Just after sunset on this memorable occasion, a weird hissing and rattling was heard, apparently coming from all points at once; and the very earth seemed writhing with great gaunt spotted-backed rattlesnakes.

They had come from caves situated above us, in the ledge of rock that had been our shield and shelter from the piercing northern blasts of winter. They invaded our homes with as little compunction as the plagues of Egypt did the palace of Pharaoh. They arrogated to themselves the privilege of occupying our beds and cupboards, (pantries we had none). The male portion of the community turned out en masse, with torches to enable them with more safety to prosecute the war of extermination, and the slaughter continued until the "wee small" hours. Persons who were engaged in the work estimated the number killed the first night as near three hundred.

The remarkable feature of the invasion was that not a single person was bitten by the repulsive creatures; and for several evenings the killing continued before the alarm subsided. It may not be generally known, but this species of reptile do most of their traveling in the early evening, and are most alert and dangerous when recovering from the comatose state induced by the intense cold of winter.
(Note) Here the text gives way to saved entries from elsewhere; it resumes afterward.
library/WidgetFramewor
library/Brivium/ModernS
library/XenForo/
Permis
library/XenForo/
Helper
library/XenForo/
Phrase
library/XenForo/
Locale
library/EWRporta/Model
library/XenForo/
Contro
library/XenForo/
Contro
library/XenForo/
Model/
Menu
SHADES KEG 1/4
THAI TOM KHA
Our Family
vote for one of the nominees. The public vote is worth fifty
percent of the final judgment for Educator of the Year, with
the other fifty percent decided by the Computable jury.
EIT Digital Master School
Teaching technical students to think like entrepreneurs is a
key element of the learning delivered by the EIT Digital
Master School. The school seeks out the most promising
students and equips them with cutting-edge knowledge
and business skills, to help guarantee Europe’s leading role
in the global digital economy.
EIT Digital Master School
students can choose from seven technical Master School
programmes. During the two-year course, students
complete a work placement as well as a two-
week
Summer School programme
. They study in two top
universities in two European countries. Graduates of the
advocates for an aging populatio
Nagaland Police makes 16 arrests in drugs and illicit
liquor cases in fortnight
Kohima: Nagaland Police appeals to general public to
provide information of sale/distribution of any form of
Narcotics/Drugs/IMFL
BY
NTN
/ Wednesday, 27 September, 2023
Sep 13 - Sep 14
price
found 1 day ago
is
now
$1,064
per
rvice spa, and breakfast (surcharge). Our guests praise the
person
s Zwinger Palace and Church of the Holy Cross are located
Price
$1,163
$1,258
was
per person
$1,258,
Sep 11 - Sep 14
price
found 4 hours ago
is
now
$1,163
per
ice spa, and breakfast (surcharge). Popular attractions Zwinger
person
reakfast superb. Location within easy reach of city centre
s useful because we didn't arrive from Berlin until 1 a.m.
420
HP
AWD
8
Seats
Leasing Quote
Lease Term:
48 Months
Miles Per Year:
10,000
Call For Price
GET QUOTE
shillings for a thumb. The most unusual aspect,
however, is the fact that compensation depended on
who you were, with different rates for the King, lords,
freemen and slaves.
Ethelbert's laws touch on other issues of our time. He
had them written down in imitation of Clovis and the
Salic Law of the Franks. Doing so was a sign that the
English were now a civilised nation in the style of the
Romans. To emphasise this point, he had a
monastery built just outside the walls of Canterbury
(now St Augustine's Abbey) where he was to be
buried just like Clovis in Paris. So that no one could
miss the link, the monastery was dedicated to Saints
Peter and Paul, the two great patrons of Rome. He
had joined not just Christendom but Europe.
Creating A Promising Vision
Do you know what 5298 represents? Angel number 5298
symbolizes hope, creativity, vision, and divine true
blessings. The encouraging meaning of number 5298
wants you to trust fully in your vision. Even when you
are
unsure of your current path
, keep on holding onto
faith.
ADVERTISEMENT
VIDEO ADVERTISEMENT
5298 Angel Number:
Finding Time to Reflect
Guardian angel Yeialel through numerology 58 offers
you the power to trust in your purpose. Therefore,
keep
About the first of July, Walker, (pronounced by the Sanpitch, Yawkerraw) the head war chief of all the Utes and Sanpitches, came to the valley with his entire tribe. The braves had just returned from a successful raid against the Shoshones, and were laden with plunder, prisoners, and scalps. Walker himself was a tall fine looking man and one of seven brothers, all, with one exception, remarkable for athletic proportions, and all influential men in the tribe. Arrapeen, Groceepeen, Saampitch, Ammon, Tabbinaw, Yankawalkits and Walker. Undoubtedly, it was owing to the influence of Ammon and Tabbinaw that the party who wintered in the canyon escaped the vengeance of Big Elks exasperated warriors. )

The Indian encampment covered that portion of the present site of Manti from Temple hill on the north to the hills on the east and to City creek south and west, this vast area being thickly dotted with "wickiups," (Indian tents) thus forming a huge semicircle around the whites.

For two weeks they held their feasts and war-dances in honor of their victory; the prisoners all having their heads closely shaven were easily designated by the settlers, who frequently went out to observe and admire the savage pageantry, which was exhibited by a barbarous refinement of cruelty-only equaled in the nineteenth century by the federal judges of Utah who compel little children to give evidence that would make them orphans in very deed, placing their fathers behind prison bars and making their mothers dishonored widows-these savages compelled the poor captive squaws to sing, dance and bear aloft a pole from which depended the painted scalps of perhaps their nearest male relative; and oft times in excess of grief, the monotony of their song and dance was broken with tears and sobs as they bent beneath their ghastly burden; shouts of derision and mirth met these human weaknesses, differently expressed, but emanating from the same fiendish impulse as meets the tears of helpless women and children when their defender and protector is dragged from their embrace to answer to a sentence obtained under an ex-post-facto law.

The human tendencies are the same today as when the Lord deemed it necessary to command "Thou shalt not seethe the kid in its mother's milk."

The number of these warriors has been variously estimated at from five to seven hundred; and the little settlement of whites beside this vast encampment reminded one vividly of a mouse in a lion's paw. Walker, in his moody moments, was in the habit of reminding the settlers in forcible language of what he was capable of doing; and judging from subsequent events, the temptation was doubtless frequently very strong upon him to make a "breakfast spell" of the white population.